2008年4月28日星期一

Nude People Have a Beef With Pay-Pal


SooNews.ca SooNews Wire for SooNews.ca
Monday, March 24, 2008, 11:45AM
Printed from http://www.soonews.ca/viewarticle.php?id=16445

After four years of processing subscription payments for Going Natural magazine, PayPal has abruptly cancelled service to its publisher, the Federation of Canadian Naturists (FCN). Attempts to get an explanation as to how the magazine violates PayPal’s “acceptable use” policy have been met with generic e-mails from faceless and implacable customer-service personnel.

Those e-mails falsely claim the magazine is pornographic, and sells “sexually oriented goods or services involving minors” or “services for which the purpose is to facilitate meetings for sexually oriented activities.”

Going Natural magazine is devoted to naturism (or nudism), a social movement over a hundred years old and unrelated to sexual activity. The practices the magazine has portrayed for over 20 years have been shown to benefit people of all ages, especially naturist children. In several scientific polls, millions of people in Canada and the USA report engaging in naturist activities such as skinny-dipping.

The FCN is not the first naturist organization to be rejected by PayPal, which arbitrarily denies service to persons or organizations it alone deems socially unacceptable.

“PayPal’s decision about Going Natural and its claims about the FCN are unfounded embellishments born of ignorance,” notes Judy Williams, Government Affairs Director for the FCN.

PayPal has become synonymous, world-wide, with the convenience of online payments. As stated on its website, “PayPal has quickly become a global leader in online payment solutions with more than 153 million accounts worldwide.”
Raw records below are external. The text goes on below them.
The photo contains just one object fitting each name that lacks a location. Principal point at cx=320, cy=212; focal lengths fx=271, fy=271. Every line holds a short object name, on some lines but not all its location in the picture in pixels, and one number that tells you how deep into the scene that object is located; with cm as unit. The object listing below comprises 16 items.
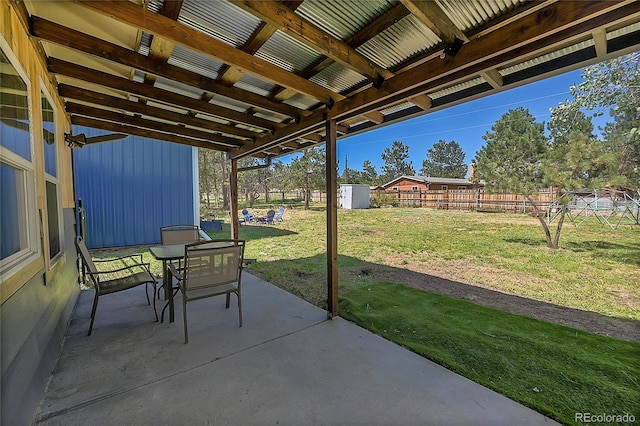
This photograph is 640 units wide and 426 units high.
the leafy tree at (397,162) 3559
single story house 2139
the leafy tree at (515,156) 726
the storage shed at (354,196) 1758
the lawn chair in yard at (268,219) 1173
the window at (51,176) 232
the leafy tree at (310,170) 1794
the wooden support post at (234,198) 538
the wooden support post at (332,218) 293
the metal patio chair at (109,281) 260
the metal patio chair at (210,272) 244
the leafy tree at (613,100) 508
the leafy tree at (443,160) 3600
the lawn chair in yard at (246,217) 1216
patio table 283
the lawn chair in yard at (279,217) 1258
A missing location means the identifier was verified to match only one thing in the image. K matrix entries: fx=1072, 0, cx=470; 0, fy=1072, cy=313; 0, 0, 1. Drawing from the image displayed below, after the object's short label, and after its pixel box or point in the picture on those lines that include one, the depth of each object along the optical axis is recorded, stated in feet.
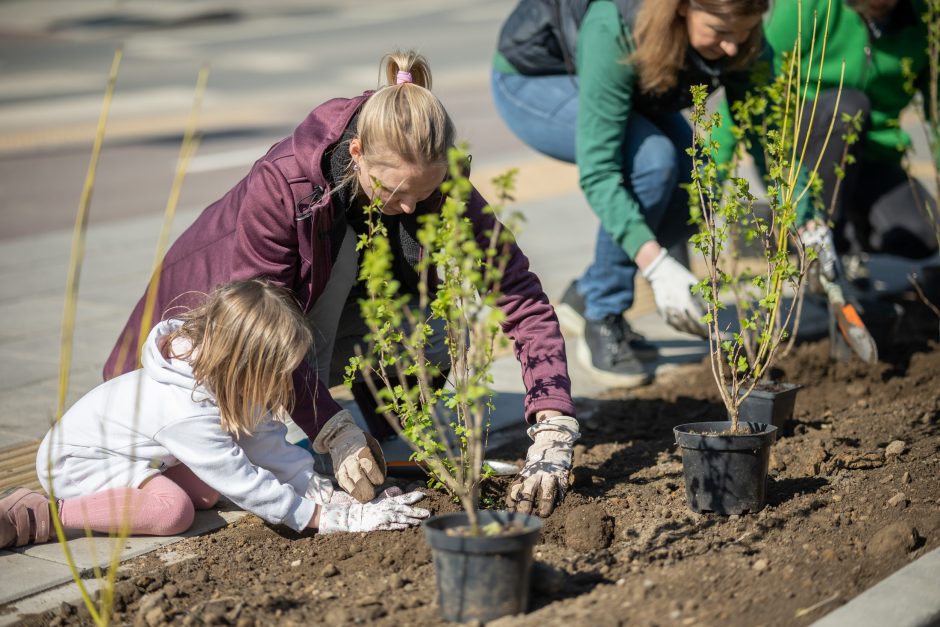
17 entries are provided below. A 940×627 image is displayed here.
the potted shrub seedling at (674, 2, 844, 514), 9.78
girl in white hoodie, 9.48
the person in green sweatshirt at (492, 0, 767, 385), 12.92
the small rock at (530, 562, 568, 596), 8.47
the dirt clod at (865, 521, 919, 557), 9.18
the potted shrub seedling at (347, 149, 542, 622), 7.77
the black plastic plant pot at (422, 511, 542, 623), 7.69
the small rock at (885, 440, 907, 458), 11.41
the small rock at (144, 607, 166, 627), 8.21
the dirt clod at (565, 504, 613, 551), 9.46
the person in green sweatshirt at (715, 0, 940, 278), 15.55
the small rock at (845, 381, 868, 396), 13.99
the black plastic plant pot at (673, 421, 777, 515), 9.71
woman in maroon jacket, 9.43
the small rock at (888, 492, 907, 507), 10.07
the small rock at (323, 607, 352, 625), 8.16
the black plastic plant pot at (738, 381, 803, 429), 12.00
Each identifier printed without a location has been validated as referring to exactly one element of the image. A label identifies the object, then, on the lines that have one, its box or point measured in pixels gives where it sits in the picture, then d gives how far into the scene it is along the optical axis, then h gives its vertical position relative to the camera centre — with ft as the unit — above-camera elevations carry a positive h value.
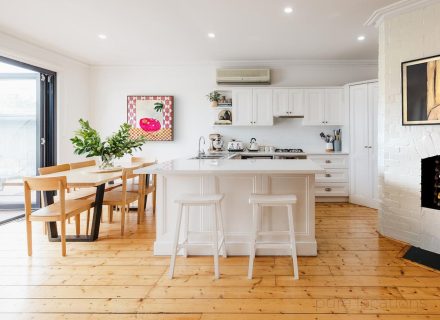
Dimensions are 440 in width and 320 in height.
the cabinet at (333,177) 17.03 -1.07
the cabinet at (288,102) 17.67 +3.49
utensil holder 17.79 +0.73
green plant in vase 11.47 +0.67
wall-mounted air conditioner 17.89 +5.23
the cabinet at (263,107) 17.79 +3.24
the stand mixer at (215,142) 18.49 +1.14
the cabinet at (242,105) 17.88 +3.37
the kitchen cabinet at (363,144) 15.57 +0.83
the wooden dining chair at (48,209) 8.99 -1.60
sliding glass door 14.34 +1.84
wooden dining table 10.56 -1.47
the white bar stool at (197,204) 7.73 -1.27
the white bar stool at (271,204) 7.75 -1.49
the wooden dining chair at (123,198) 11.37 -1.53
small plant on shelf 18.07 +3.94
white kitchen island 9.34 -1.58
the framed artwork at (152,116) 18.86 +2.91
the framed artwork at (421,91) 9.45 +2.28
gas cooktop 18.10 +0.55
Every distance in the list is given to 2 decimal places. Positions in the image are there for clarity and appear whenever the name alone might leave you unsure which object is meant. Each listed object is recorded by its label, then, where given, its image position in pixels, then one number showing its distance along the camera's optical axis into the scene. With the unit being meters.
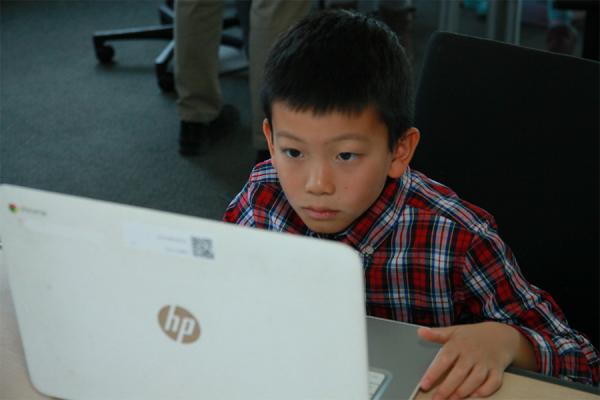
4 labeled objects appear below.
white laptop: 1.17
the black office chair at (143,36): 3.97
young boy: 1.47
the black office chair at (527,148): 1.56
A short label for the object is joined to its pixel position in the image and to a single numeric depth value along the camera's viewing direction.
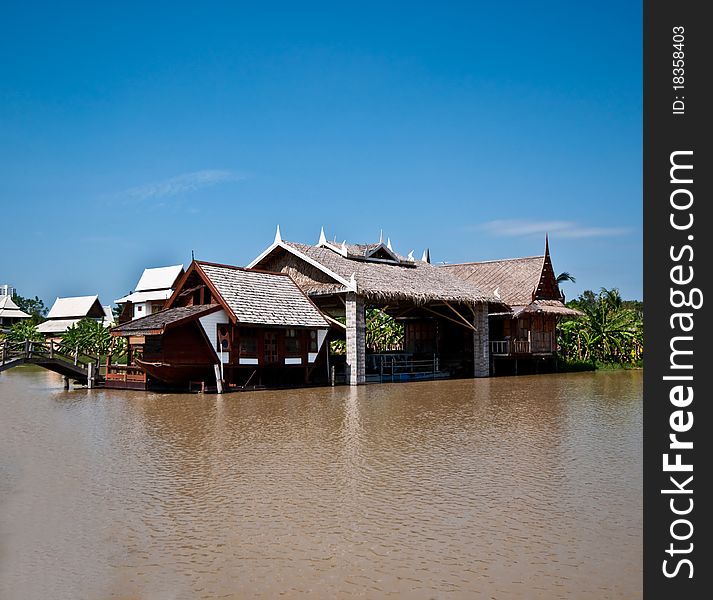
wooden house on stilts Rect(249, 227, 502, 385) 22.58
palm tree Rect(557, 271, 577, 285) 38.66
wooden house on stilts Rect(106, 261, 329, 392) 19.64
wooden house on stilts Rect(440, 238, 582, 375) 28.81
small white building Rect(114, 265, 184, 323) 45.78
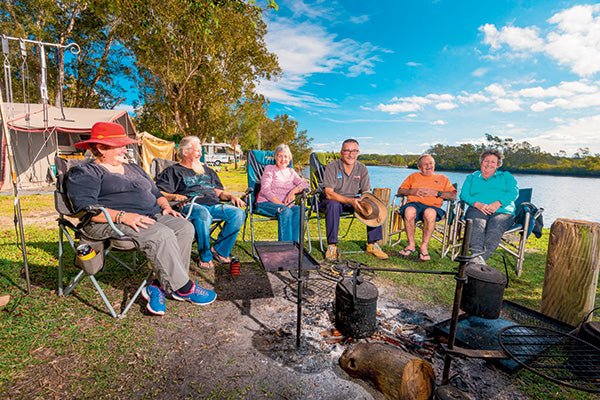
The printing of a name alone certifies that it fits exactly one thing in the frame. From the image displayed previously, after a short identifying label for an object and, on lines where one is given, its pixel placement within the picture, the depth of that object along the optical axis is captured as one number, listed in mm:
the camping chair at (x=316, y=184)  4071
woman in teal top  3650
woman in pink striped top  3660
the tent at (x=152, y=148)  13359
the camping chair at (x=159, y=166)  3711
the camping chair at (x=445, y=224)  4098
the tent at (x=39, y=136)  8820
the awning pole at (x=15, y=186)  2316
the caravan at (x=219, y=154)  29394
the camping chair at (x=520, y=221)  3648
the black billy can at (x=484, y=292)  2031
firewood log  1515
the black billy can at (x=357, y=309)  2025
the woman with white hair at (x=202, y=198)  3223
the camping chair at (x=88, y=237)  2225
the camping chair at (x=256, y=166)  4246
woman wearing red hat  2299
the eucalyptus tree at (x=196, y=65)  11500
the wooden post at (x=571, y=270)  2258
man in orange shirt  4000
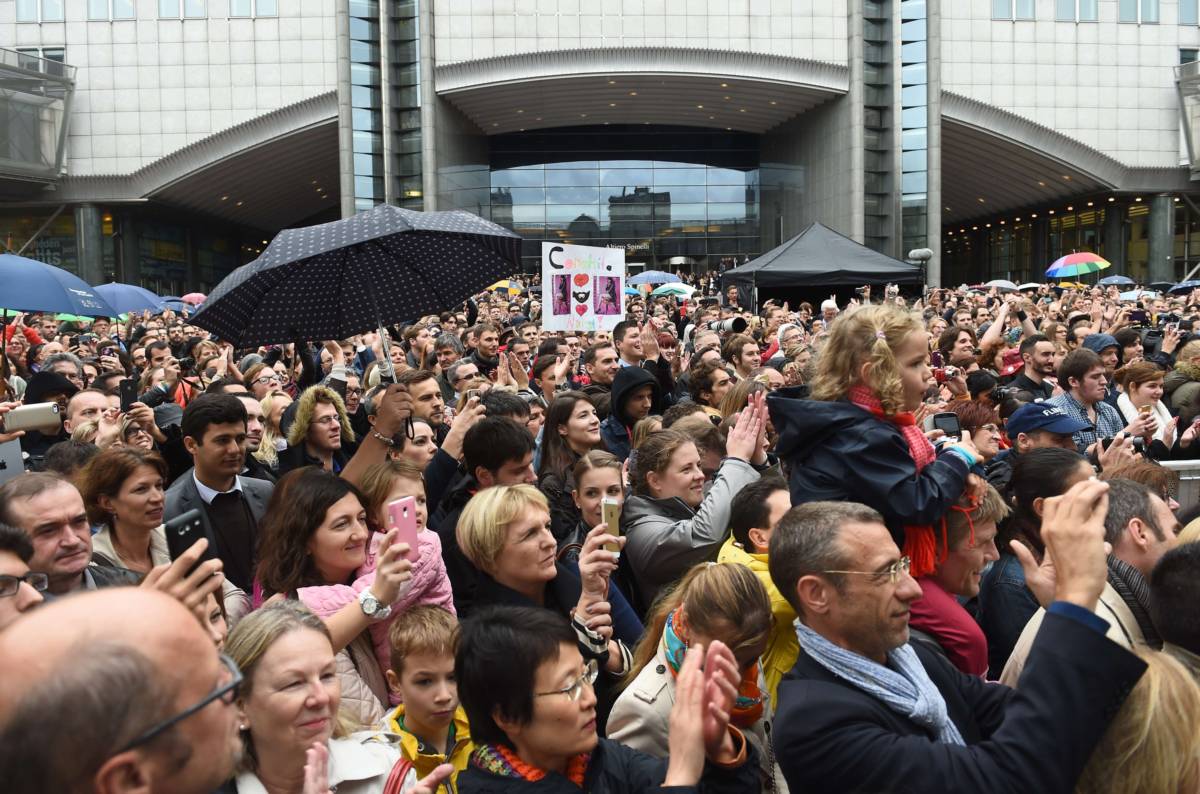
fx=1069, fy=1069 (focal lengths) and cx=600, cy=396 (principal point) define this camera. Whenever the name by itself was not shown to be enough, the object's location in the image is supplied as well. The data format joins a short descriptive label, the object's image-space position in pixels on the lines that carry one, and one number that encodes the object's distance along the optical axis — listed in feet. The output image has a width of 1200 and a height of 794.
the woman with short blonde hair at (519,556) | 12.88
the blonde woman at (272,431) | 21.77
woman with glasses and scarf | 8.81
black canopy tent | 50.79
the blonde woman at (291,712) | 8.91
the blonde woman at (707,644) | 10.21
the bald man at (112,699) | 4.79
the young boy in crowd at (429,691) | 10.98
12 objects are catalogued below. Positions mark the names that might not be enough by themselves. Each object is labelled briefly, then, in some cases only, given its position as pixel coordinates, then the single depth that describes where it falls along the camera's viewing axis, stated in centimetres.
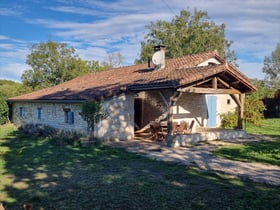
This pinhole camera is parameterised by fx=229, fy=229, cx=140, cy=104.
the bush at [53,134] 1040
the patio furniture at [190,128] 1218
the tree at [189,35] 3090
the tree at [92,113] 1005
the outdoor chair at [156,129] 1121
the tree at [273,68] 4204
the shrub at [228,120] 1512
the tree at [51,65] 2816
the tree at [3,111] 1890
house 1039
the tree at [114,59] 3696
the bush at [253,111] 1548
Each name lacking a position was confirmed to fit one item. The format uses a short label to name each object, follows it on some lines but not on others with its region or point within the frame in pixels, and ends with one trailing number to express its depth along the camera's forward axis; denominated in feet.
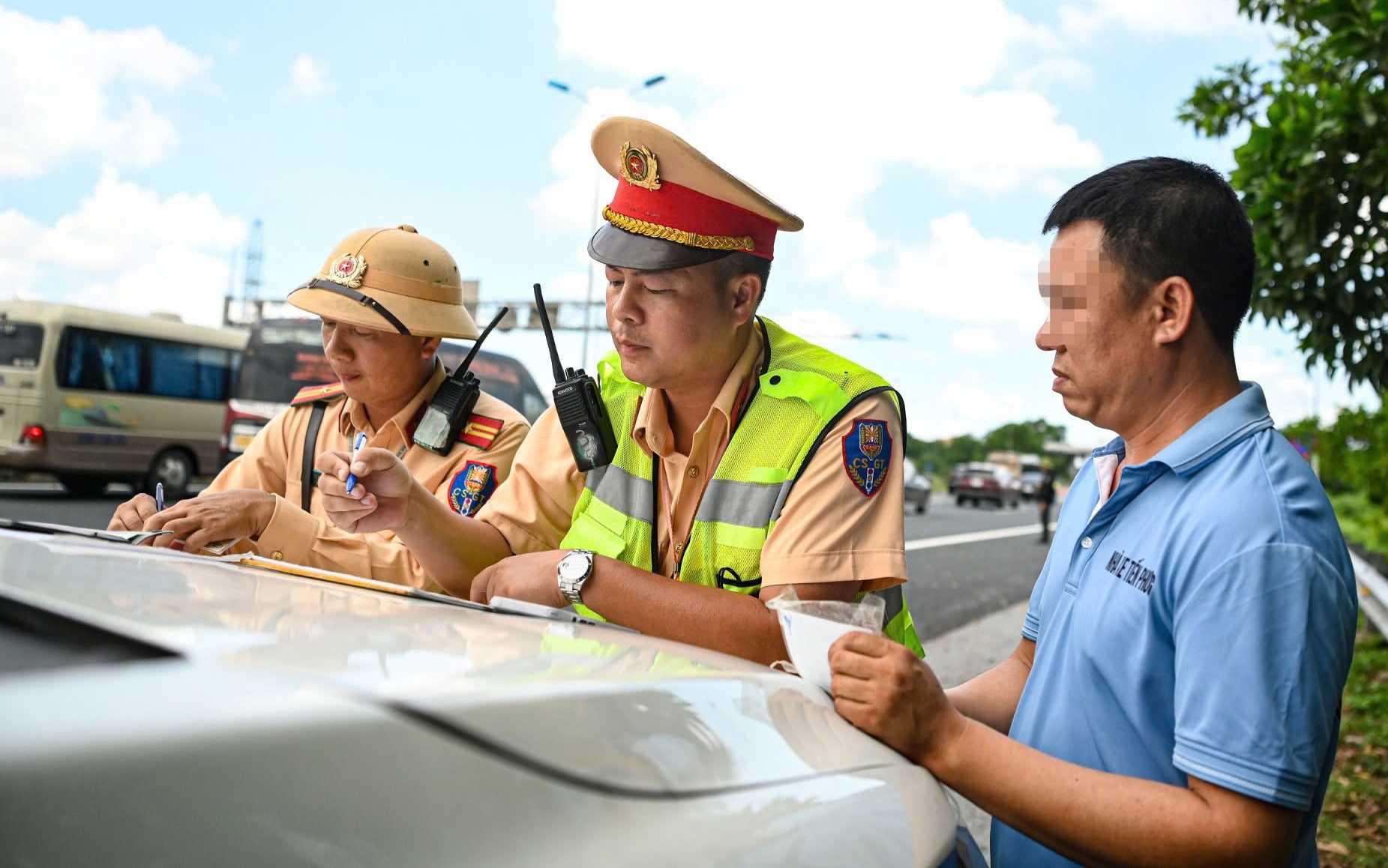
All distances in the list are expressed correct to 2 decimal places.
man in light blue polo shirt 3.97
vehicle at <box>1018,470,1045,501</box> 159.43
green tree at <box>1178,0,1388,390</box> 12.13
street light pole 68.59
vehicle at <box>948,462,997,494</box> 130.31
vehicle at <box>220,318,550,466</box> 38.42
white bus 51.62
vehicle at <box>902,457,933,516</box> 94.27
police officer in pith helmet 8.35
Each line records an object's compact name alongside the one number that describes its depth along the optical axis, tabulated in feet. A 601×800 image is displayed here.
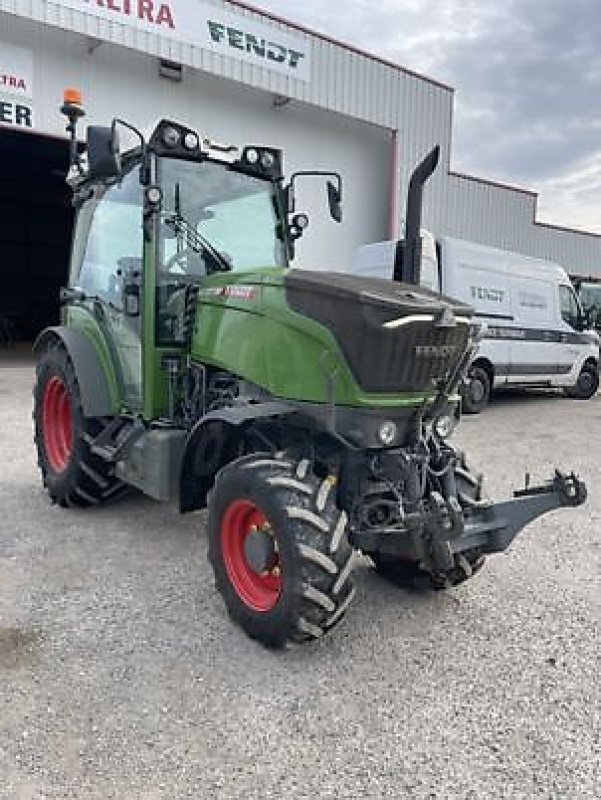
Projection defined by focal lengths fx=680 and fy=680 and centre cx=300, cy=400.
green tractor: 9.52
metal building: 36.40
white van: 31.89
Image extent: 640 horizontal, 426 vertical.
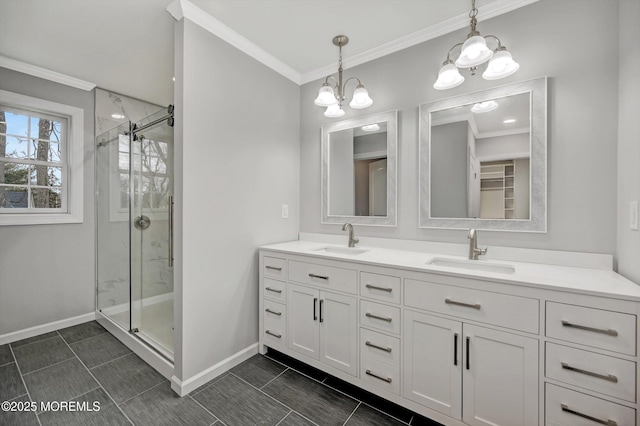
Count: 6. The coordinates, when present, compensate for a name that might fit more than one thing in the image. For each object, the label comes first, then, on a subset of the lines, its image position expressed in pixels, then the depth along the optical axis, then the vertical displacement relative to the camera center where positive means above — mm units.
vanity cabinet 1090 -658
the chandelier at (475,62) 1431 +846
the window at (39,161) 2467 +487
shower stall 2414 -152
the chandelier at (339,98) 1998 +849
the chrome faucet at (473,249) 1749 -239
“Organizations such as PayPal with near monopolies in their industries are duty-bound to be objective and fair,” says Ms. Williams. “PayPal also has a responsibility to avoid making arbitrary and narrow judgements, as well as issuing wildly untrue and offensive statements about clients.”

The FCN Board of Directors is considering a class action lawsuit. It wouldn’t be the first against PayPal, which paid out over $9 million in 2004 to settle such a suit. Any organization which believes it has been refused service by PayPal because of political, social, or religious views should contact the FCN.

Finally, Ms. Williams points to PayPal’s hypocrisy for accusing the FCN of sexually immoral and even illegal activities, when PayPal itself supports transactions for “certain sexually oriented physical goods,” as etailed on its website.